• [PROBLEM DESCRIPTION]: In the data below, set down exactly the lines from the one containing "right hip: (298, 448)" up to and including the one containing "left back paw: (451, 433)". Leave the pictures out.

• [SUPPLIED ENTRIES]:
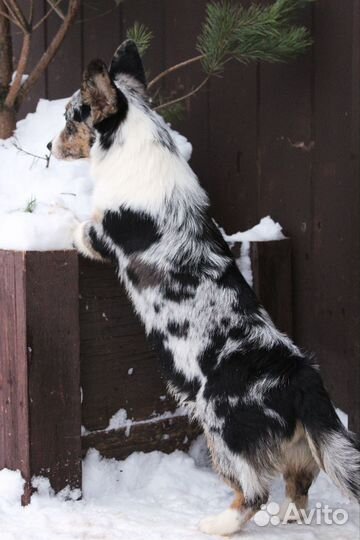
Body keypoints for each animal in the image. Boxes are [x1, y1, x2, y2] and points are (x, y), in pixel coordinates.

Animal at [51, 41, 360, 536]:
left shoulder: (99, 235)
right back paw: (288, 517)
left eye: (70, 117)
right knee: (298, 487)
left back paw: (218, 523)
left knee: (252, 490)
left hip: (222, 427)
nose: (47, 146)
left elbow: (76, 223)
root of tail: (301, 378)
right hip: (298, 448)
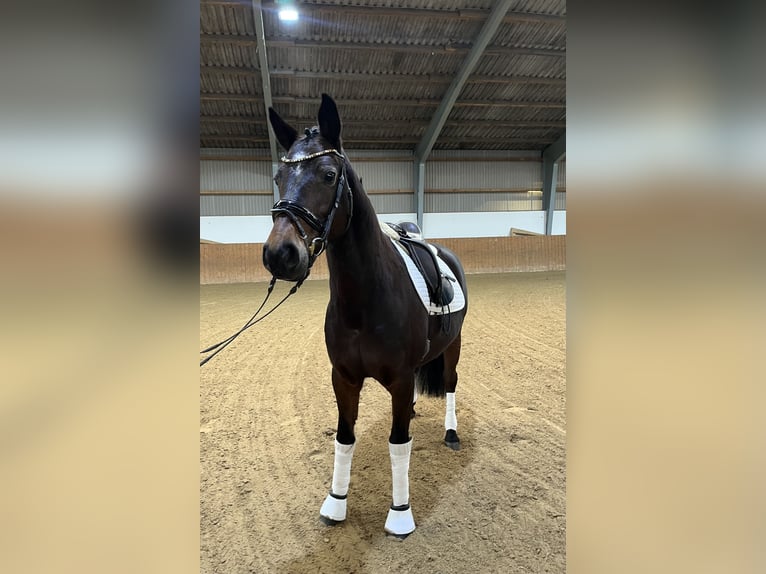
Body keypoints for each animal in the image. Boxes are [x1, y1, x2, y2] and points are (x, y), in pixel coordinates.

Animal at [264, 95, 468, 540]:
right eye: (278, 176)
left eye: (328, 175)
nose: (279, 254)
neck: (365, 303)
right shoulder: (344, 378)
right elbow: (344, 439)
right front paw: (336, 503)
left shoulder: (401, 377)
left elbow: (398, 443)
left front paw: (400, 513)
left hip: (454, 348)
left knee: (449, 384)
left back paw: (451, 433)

==

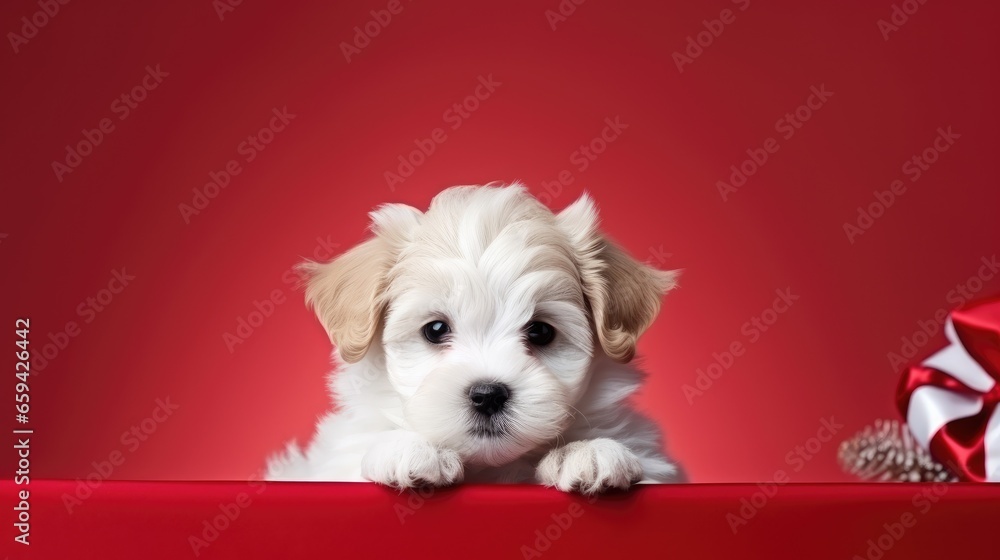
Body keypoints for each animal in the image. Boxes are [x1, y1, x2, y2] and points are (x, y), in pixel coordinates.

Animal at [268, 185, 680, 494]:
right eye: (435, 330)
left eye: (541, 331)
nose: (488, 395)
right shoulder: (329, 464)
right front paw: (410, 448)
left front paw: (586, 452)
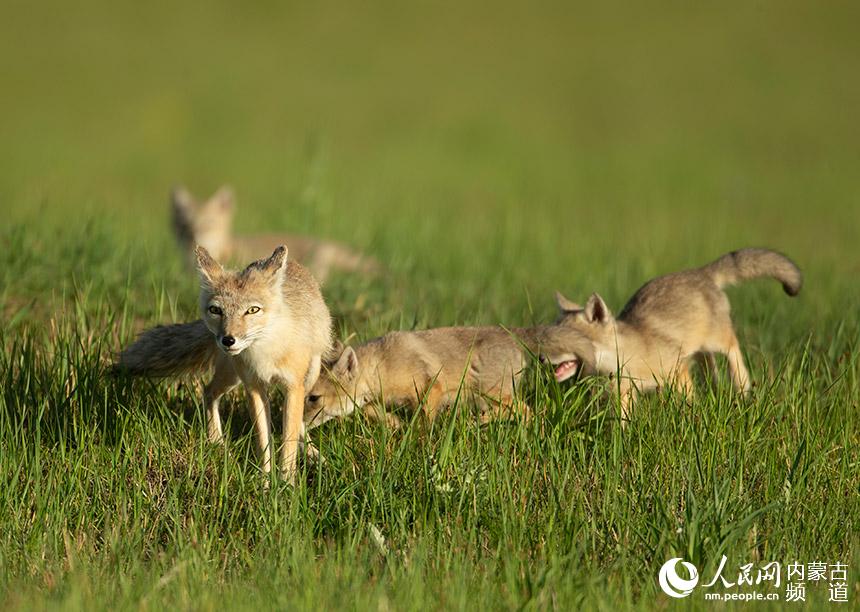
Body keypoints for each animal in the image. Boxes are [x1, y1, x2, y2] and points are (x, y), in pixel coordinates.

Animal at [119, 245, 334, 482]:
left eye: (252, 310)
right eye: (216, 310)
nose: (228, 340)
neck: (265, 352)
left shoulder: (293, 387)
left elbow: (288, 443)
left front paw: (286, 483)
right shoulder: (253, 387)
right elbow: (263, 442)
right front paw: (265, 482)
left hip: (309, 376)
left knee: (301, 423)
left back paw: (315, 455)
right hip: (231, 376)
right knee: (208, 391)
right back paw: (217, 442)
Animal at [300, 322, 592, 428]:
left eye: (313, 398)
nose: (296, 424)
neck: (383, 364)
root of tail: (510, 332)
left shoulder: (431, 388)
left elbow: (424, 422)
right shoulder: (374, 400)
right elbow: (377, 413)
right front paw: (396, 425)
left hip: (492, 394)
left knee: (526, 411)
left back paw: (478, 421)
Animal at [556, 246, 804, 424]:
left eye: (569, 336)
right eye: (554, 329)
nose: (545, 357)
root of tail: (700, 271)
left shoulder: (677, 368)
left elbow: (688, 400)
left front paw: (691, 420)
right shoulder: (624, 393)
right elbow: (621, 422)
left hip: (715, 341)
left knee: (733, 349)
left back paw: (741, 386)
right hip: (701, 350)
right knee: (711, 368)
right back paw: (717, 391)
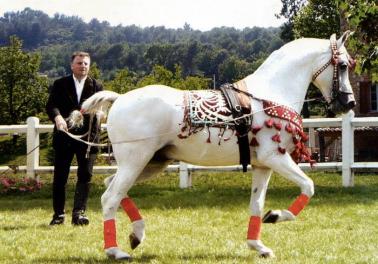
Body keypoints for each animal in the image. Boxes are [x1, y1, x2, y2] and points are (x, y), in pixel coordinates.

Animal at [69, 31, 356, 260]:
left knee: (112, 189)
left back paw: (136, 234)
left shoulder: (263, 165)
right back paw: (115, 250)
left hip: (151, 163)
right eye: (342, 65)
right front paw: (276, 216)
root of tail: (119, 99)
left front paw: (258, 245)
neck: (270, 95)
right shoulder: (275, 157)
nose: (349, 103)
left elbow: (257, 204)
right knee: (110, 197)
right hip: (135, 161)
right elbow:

• [RESULT OF THE EXERCISE]:
right hip: (298, 448)
Body keypoints for each animal in the image. Boxes are [x1, y1, x2, y2] and points are (x, y), in pixel coordinates.

Animal at [264, 95, 468, 540]:
right eye: (278, 176)
left eye: (328, 175)
nose: (279, 254)
neck: (365, 303)
right shoulder: (344, 378)
right elbow: (344, 439)
right front paw: (336, 503)
left shoulder: (401, 377)
left elbow: (398, 443)
left front paw: (400, 513)
left hip: (454, 348)
left knee: (449, 384)
left back paw: (451, 433)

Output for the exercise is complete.